De um jeito ou de outro, o Dia Mundial de Combate ao Câncer, celebrado nesta segunda (8), é uma oportunidade para se refletir sobre a forma como os problemas de saúde mental afetam pacientes com a doença e vice-versa. 

Relação

“O paciente oncológico tem mais depressão do que a população em geral. O câncer leva a uma adaptação psíquica que tem a ver com a nossa mortalidade. Também existe um aumento de marcadores inflamatórios que pode relacionar uma coisa à outra”, explica a psiquiatra e professora do Departamento de Saúde Mental da UFMG Maila de Castro. “O paciente com câncer tem perda de peso, passa por situações que o deixam vulnerável. Se for um quadro que não tem proposta curativa ou se ficarem muito tempo internados em hospital, têm, sim, uma propensão maior à depressão”, explica.

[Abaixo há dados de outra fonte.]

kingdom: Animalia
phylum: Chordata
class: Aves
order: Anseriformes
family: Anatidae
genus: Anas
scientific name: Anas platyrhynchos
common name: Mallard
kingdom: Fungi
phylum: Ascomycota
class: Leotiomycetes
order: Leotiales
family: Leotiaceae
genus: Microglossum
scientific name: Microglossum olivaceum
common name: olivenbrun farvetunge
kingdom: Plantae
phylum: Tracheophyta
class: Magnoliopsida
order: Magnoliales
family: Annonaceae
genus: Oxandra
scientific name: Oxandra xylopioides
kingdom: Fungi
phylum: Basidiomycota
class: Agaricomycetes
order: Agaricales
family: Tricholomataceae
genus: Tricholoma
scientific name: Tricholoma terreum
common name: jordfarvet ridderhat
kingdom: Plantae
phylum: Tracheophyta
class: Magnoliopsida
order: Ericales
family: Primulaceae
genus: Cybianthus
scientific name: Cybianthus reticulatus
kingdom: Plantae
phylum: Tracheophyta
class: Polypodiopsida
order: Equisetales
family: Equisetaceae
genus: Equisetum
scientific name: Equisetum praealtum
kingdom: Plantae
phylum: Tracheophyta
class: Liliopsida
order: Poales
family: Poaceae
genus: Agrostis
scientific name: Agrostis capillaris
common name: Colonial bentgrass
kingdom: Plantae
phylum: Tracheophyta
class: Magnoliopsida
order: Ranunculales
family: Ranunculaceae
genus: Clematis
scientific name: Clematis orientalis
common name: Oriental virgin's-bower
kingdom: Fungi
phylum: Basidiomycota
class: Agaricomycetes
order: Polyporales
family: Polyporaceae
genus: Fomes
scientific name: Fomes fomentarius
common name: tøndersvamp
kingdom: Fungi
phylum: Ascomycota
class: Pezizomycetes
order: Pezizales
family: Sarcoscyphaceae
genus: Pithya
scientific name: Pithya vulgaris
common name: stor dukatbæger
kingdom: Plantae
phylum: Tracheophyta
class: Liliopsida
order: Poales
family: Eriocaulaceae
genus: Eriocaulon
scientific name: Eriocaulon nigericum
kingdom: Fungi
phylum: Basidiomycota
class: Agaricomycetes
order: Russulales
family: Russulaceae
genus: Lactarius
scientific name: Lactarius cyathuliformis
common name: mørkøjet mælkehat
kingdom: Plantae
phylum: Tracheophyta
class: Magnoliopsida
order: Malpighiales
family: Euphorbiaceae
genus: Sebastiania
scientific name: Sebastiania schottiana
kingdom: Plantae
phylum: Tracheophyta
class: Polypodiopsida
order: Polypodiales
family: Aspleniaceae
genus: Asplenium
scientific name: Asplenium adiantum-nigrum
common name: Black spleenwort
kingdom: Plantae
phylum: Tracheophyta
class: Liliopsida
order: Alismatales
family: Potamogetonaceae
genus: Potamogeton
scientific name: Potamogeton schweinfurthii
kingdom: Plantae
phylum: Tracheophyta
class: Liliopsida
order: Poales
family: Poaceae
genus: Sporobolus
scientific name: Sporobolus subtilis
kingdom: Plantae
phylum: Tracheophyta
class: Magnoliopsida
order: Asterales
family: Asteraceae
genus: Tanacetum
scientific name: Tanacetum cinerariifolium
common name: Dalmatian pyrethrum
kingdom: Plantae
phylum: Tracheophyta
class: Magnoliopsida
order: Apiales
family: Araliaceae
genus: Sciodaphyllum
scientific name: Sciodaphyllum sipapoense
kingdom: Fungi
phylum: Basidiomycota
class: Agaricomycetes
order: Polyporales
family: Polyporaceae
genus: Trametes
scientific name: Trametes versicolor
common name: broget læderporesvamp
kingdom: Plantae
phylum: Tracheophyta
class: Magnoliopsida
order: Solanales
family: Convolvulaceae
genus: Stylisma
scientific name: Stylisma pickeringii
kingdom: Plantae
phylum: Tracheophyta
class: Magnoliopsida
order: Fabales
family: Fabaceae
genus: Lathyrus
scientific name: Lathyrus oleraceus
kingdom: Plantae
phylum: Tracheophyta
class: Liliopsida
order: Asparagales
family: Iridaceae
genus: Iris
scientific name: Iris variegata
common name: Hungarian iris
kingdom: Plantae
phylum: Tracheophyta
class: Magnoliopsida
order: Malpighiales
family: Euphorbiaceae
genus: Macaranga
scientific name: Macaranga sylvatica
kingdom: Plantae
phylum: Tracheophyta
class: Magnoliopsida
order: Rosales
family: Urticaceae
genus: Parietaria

Da mesma forma, ainda que a depressão não possa ser apontada como uma causa direta de câncer, pessoas com adoecimento mental podem ter comportamentos que favoreçam o surgimento da doença, é o que pondera o presidente da Associação Mineira de Psiquiatria e professor titular da UFMG, Humberto Corrêa. “Não dá pra dizer que, em si, é associada ao câncer, mas a doença de ordem mental pode levar ao uso e abuso de álcool, drogas, tabaco. Pode tornar as pessoas sedentárias e provocar alterações de peso. Tudo isso coloca o paciente em maior risco”, afirma.